On January 20, 2012 the company entered into a Stock Purchase Agreement and Share Exchange (the “Agreement”) with Infiniti Systems Group, Inc. (“Infiniti”). Pursuant to the Agreement, the Company agreed to issue 30 million common shares of its common stock to the shareholders of Infiniti in exchange for 100% of the issued and outstanding capital stock of Infiniti. The shares issued to the shareholders of Infiniti represent 60% of its issued and outstanding capital stock on a fully diluted basis (the “Stock Consideration”). In addition, the Chief Executive Officer and Chief Financial Officer, Mario Barton, has resigned from those offices. John Bianco, the Chief Executive Officer of Infiniti, has agreed to serve as the Company’s new President and Chief Executive Officer. The new Treasurer and Chief Financial Officer is Lisa Bischof, and the new Secretary and Chief Operating Officer is D. Bruce Veness. The transactions contemplated by the Agreement were closed on January 31, 2012, with the Company issuing 30 million shares to Bianco, Veness and Bischof. Contemporaneously with the closing, Mr. James Pregiato, a former officer and director of the Company returned 25,803,288 shares of our common stock which were held by him to the Company’s treasury.

 

Infiniti Systems Group, Inc was organized under the laws of the State of Ohio on January 2 1995. The Company provides technology integration services to businesses. These services include management consulting, e-business services, application development, facilities development and network development. The Company’s principal office is in Brecksville, Ohio, with an additional office in Raleigh, North Carolina. On December 11, 1998, the Company changed its corporate name from J.L. Consulting, Inc. to Infiniti Systems Group, Inc.

 

Use of Estimates In preparing financial statements in conformity with generally accepted accounting principles, management is required to make estimates and assumptions that affect the reported amounts of assets and liabilities and the disclosure of contingent assets and liabilities at the date of the financial statements and revenues and expenses during the reported period.
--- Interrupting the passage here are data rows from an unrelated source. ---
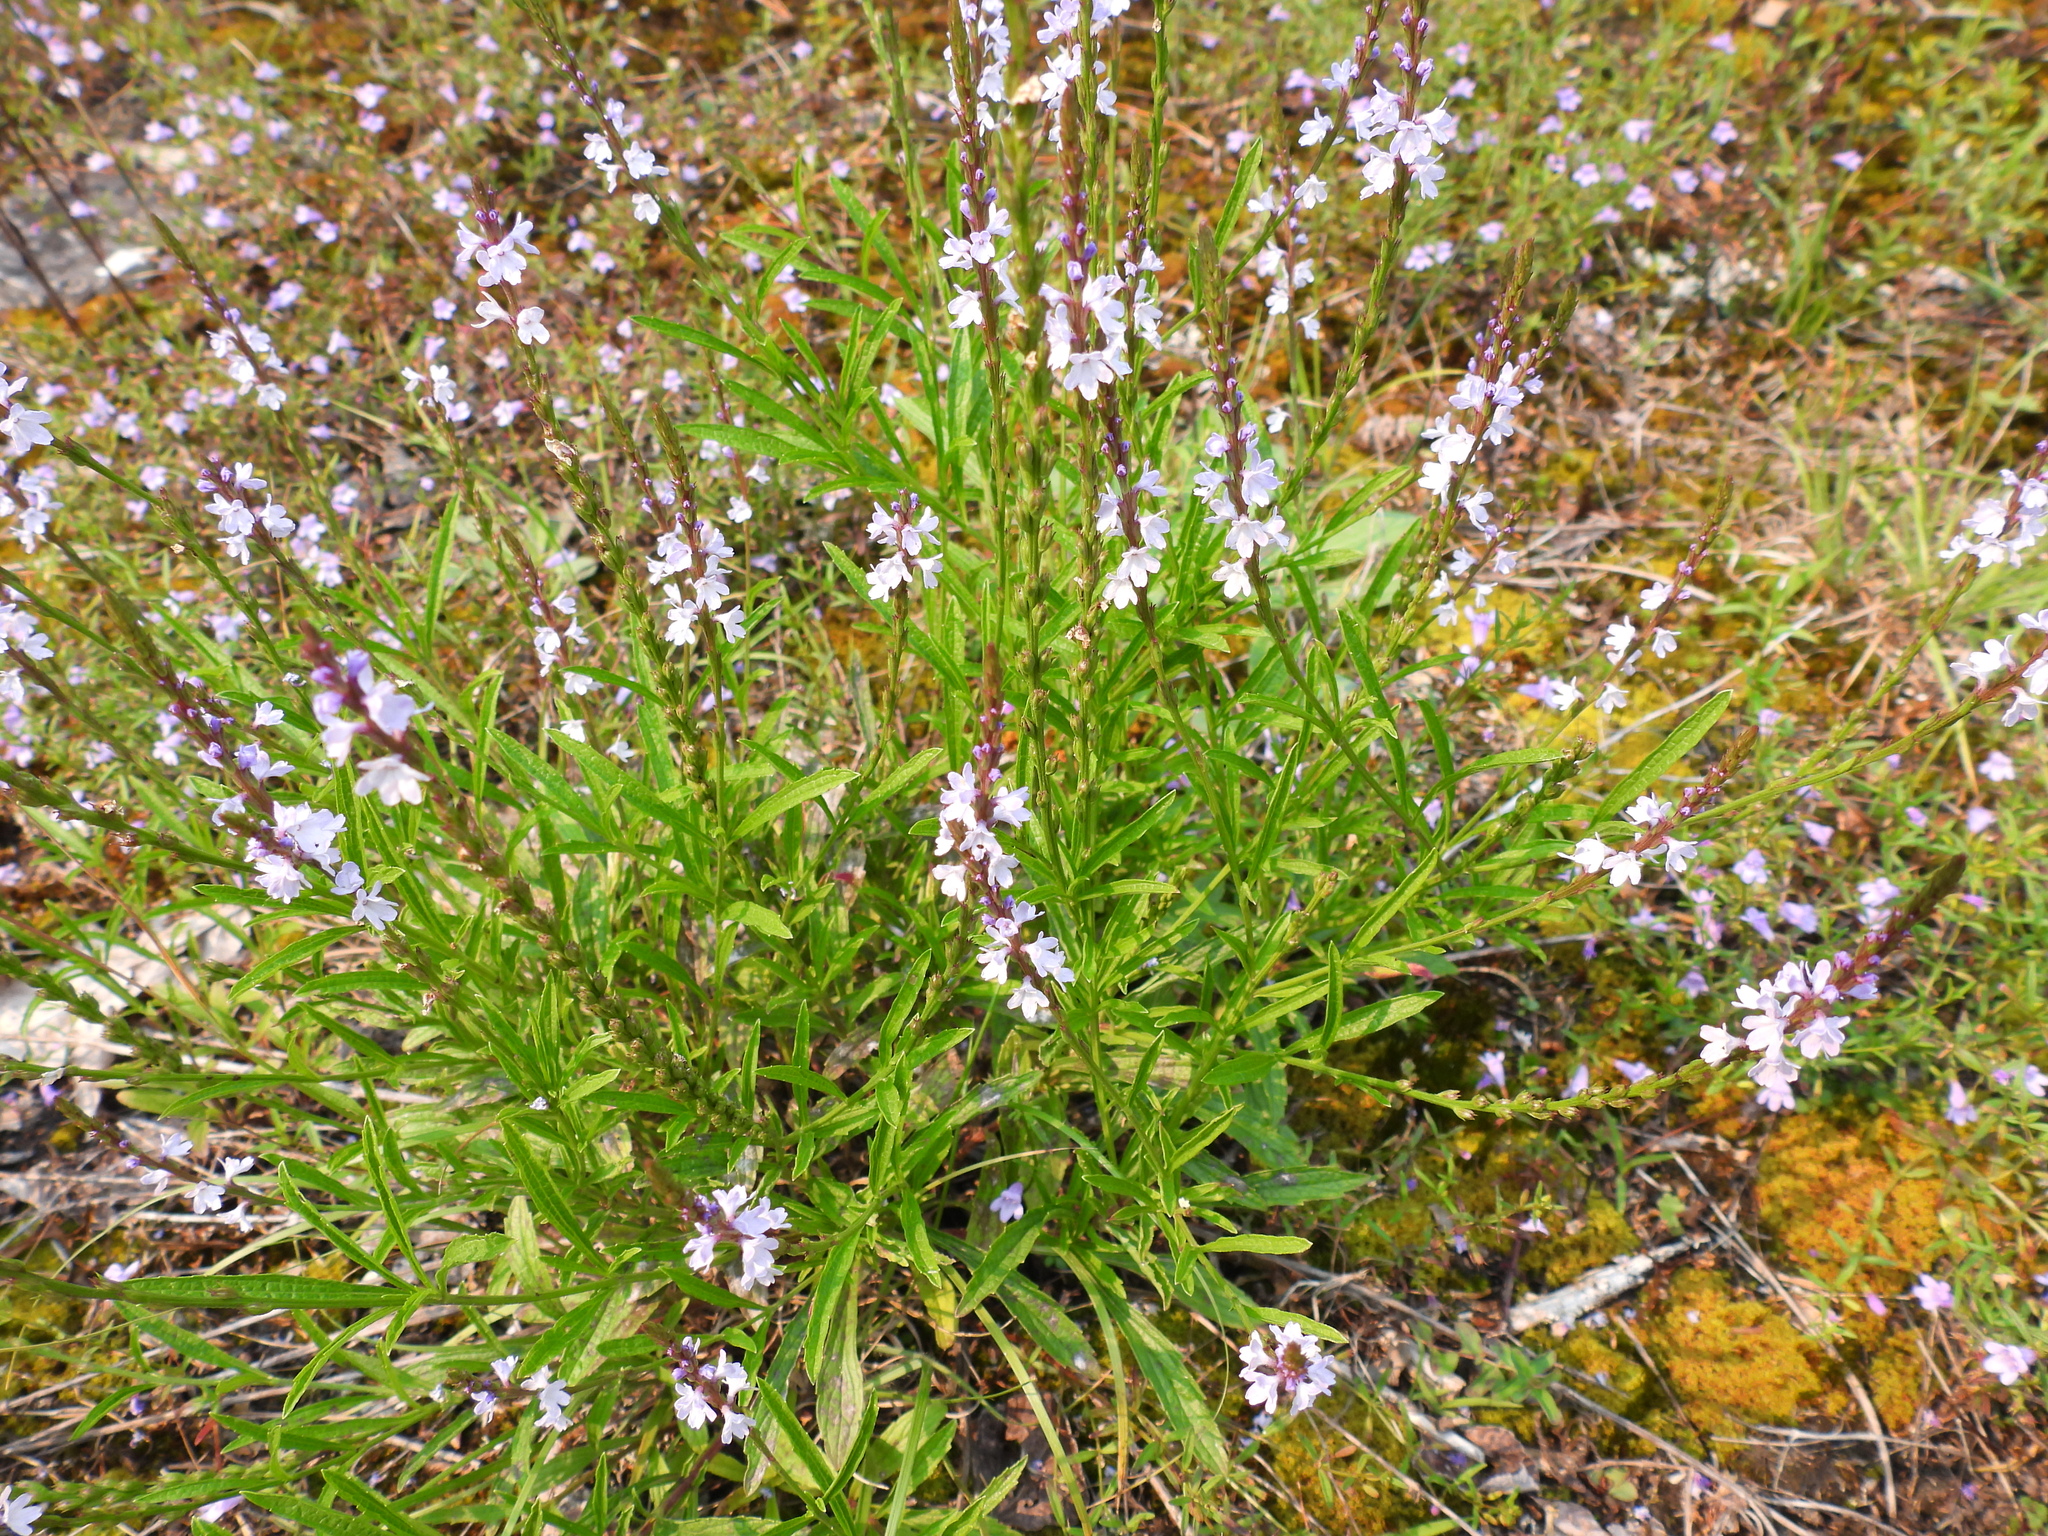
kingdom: Plantae
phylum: Tracheophyta
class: Magnoliopsida
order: Lamiales
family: Verbenaceae
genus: Verbena
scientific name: Verbena simplex
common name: Narrow-leaf vervain
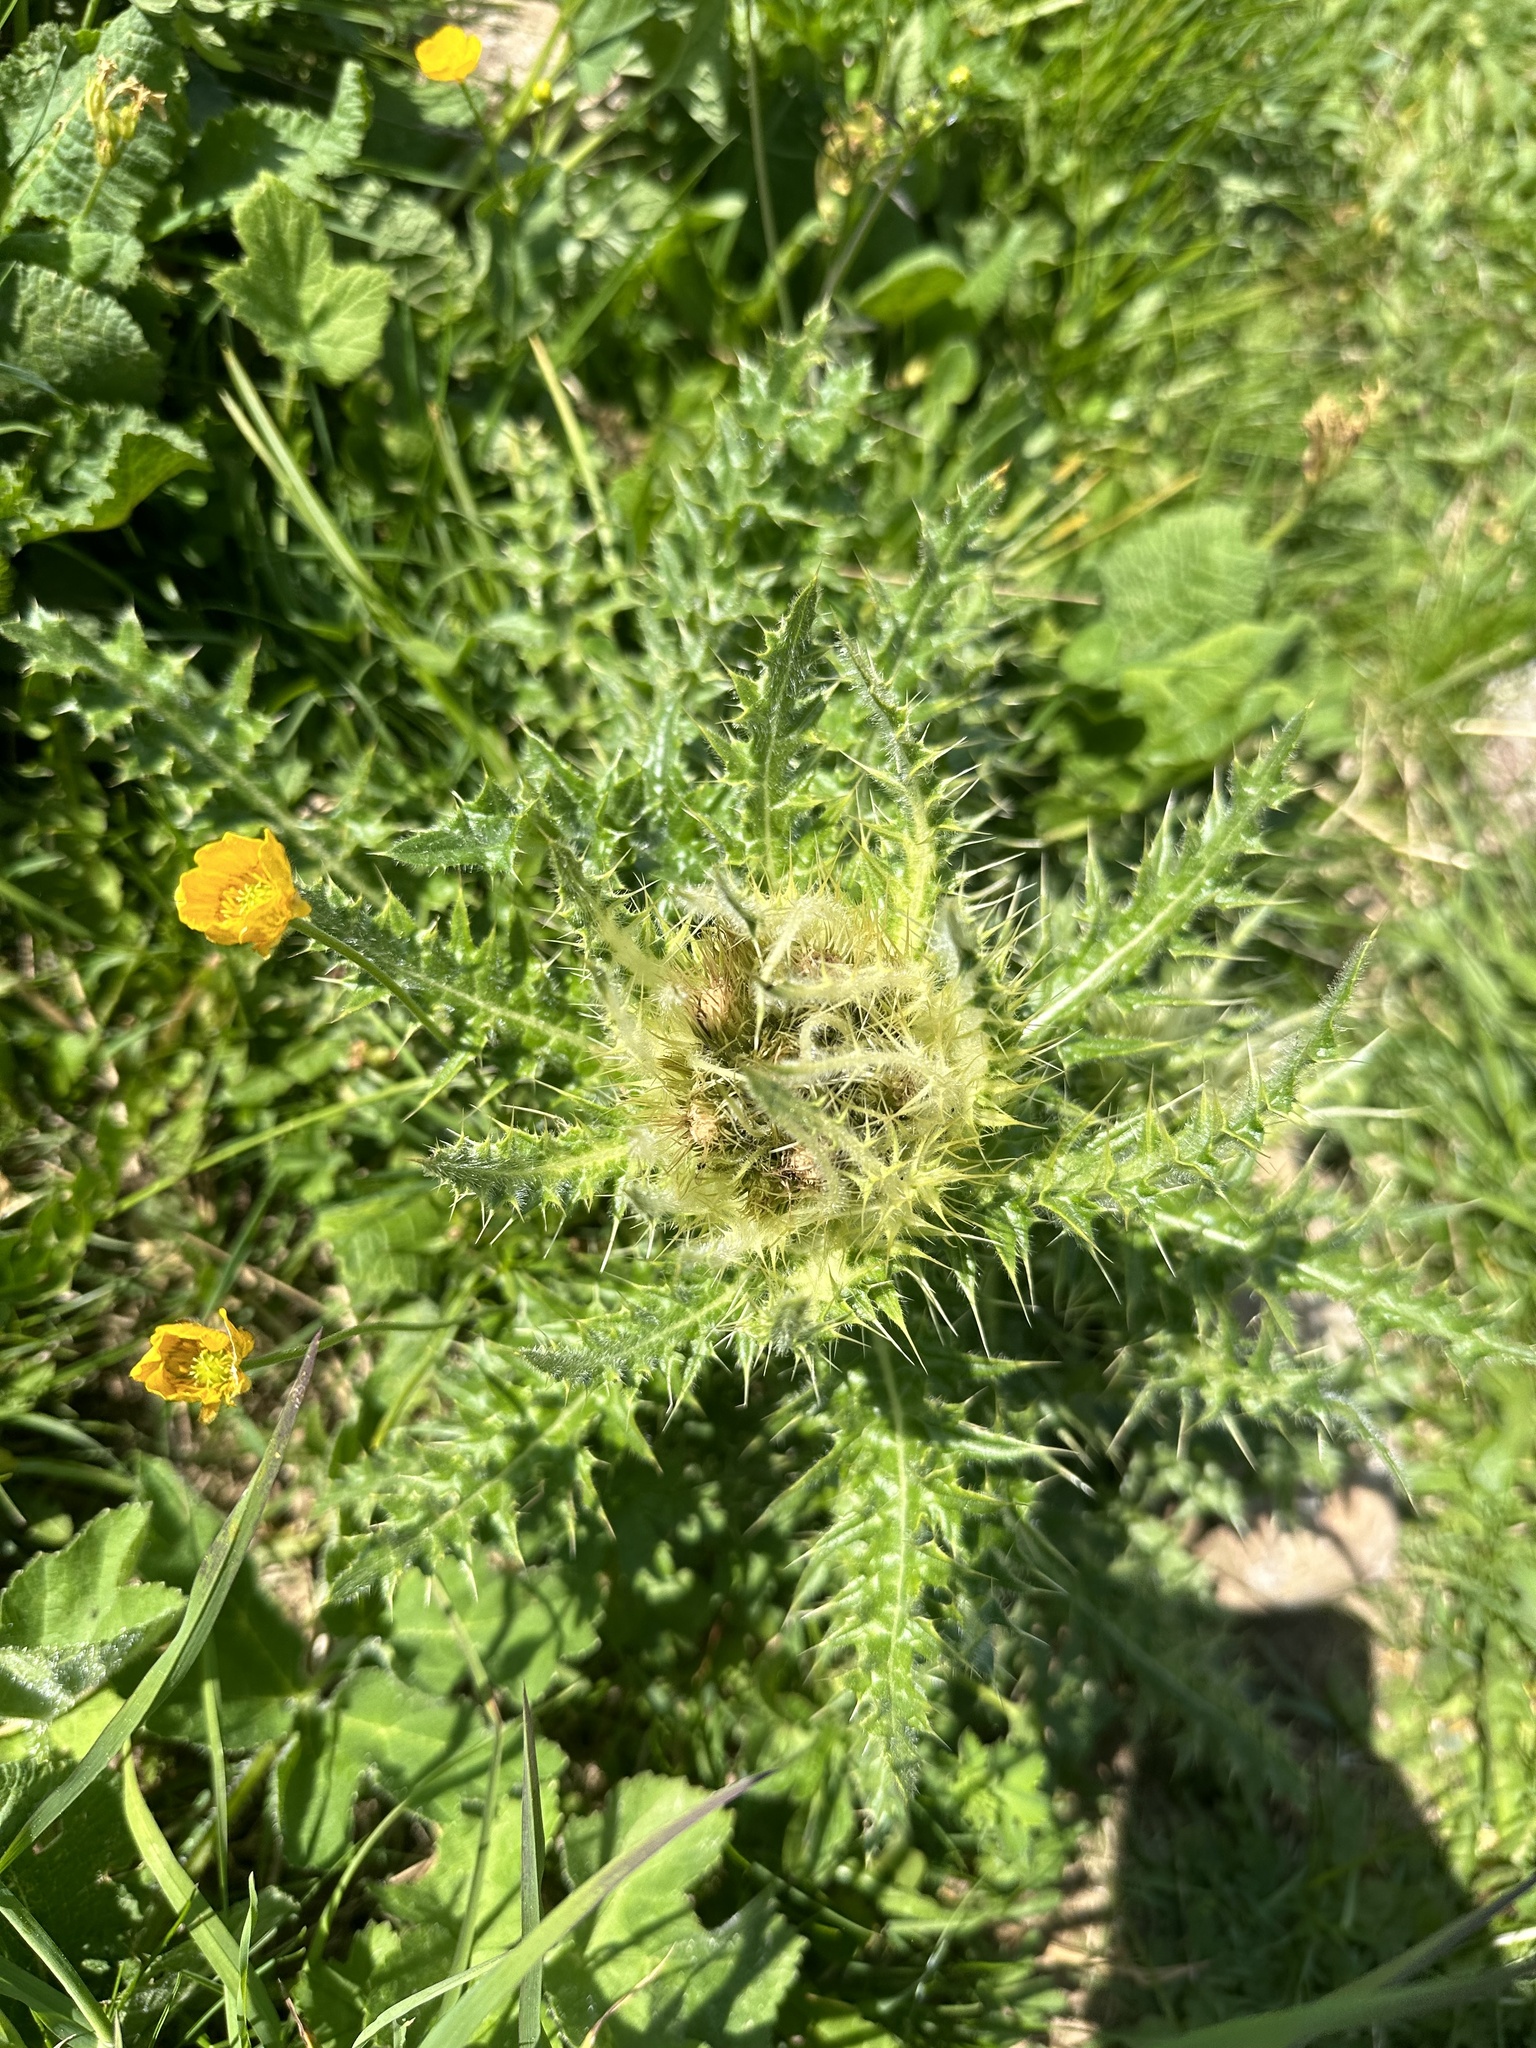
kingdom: Plantae
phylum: Tracheophyta
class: Magnoliopsida
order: Asterales
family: Asteraceae
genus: Cirsium
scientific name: Cirsium spinosissimum
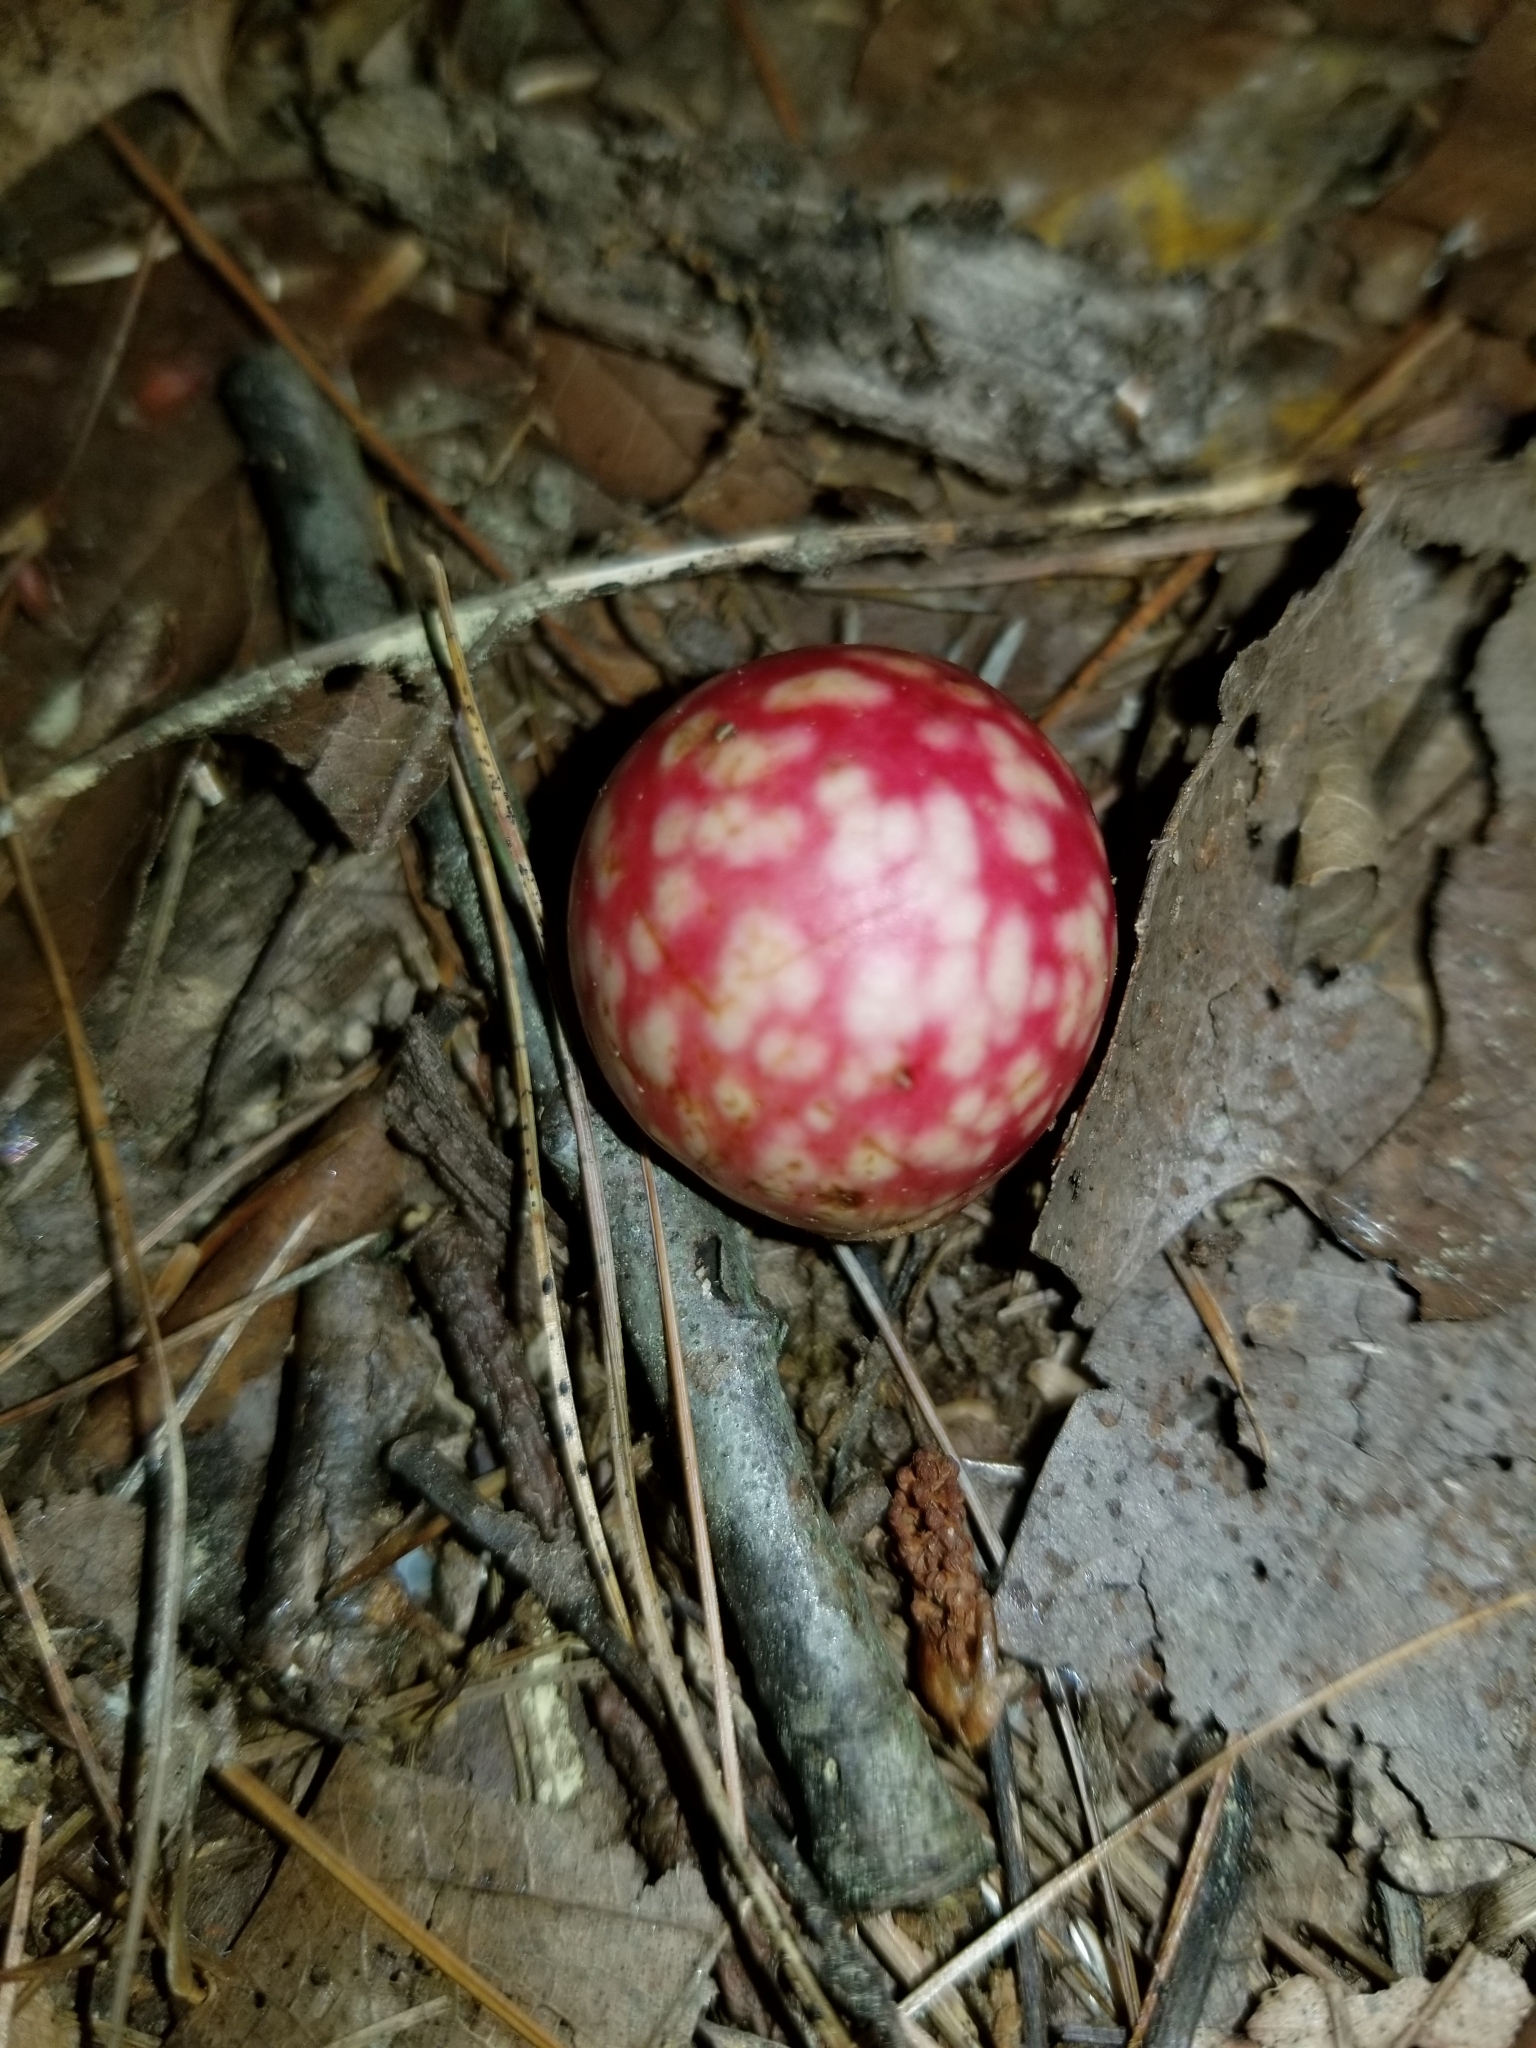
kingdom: Animalia
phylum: Arthropoda
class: Insecta
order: Hymenoptera
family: Cynipidae
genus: Amphibolips
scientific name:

Actual results could differ from those estimates.

 

Cash and Cash Equivalents For purposes of the cash flow statements, the Company considers all highly liquid investments with original maturities of three months or less at the time of purchase to be cash equivalents.

 

Loss Per Share Basic and diluted net loss per common share is computed based upon the weighted average common shares outstanding as defined by FASB ASC No. 260, “Earnings Per Share.” As of March 31, 2012, there were no common share equivalents outstanding.

 

Revenue Recognition The Company recognizes revenue on arrangements in accordance with FASB ASC 605, “Revenue Recognition”. In all cases, revenue is recognized only when the price is fixed or determinable, persuasive evidence of an arrangement exists, the service is performed and collectability of the resulting receivable is reasonably assured.